WORK ORDER 1: Please translate this sentence from the Favorite Photos page into Brazilian Portuguese: "Altamira is the regional center city with an airport, TransAmazon Highway, universities, and hospitals."
WORK ORDER 2:
Answer these questions from the Favorite Photos page:
(a) Who are the regional supervisors?
(b) In what year did the work in the Xingu start?
(c) How many bathrooms were there for the group of about 20 adults and four children?

EXCERPT TO READ:
----------
Favorite Photos


Edna and Leão are the regional supervisors, and this was the third annual conference under their leadership.


The Porto de Moz Central Church now has two rooms with air conditioners! They put them in the day before we arrived. They are hard workers, and we are so grateful!

The work in the Xingu started in 1992 with this Porto de Moz church. Luke began to make survey trips with Nilton to the Xingu the same year he invited Deanna and me to Brazil. It took us a year to arrive in Santarem and two more years to learn enough language and culture to start the mission in Altamira. Nilton got sick, so Clenildo, his brother-in-law, offered two days by boat from Santarem to Porto de Moz. Clenildo and Angelita were in their first year of marriage and had a three-month-old firstborn child. Nilton and Cleuci, Clenildo’s sister, traveled back to their home in Santarem so Nilton could get medical treatment. Clenildo and Angelita never moved back to Santarem. We became friends and moved to Altamira together in 1995/96. Altamira is the regional center city with an airport, TransAmazon Highway, universities, and hospitals. It was ideal for us to host short-term teams and start a church-planting movement.


We had about 20 adults and four children, and one bathroom. Everyone had to be ready for the bus to get to the meetings at the same time.
----------
Excerpts from a dataset:
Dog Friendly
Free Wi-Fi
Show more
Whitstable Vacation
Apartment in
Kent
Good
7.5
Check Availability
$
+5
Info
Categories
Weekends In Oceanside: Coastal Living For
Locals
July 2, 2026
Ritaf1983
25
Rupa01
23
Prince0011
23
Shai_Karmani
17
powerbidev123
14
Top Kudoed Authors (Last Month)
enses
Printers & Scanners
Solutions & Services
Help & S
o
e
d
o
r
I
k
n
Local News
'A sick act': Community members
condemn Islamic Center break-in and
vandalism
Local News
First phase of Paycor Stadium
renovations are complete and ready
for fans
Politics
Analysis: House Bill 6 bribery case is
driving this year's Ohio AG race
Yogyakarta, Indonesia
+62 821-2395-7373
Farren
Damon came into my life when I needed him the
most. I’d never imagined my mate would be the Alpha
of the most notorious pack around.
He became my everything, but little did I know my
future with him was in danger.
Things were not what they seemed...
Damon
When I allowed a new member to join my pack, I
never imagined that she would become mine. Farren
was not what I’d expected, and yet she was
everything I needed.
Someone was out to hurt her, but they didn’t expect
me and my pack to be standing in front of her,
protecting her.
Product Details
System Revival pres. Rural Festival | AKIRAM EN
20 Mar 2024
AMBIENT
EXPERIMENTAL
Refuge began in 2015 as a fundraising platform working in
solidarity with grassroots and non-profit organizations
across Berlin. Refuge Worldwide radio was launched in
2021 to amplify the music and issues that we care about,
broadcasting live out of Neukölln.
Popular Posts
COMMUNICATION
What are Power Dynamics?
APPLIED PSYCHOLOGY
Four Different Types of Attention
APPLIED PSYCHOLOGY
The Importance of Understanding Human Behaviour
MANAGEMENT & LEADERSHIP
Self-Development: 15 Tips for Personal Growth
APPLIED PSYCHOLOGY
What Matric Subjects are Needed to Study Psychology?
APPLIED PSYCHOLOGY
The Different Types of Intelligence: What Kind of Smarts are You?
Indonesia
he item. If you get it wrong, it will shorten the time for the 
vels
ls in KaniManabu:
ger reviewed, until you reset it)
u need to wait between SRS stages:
----------
EXPECTED ANSWER 1: Altamira é a cidade central da região, com aeroporto, a Rodovia Transamazônica, universidades e hospitais.

EXPECTED ANSWER 2:
(a) Edna and Leão
(b) 1992
(c) One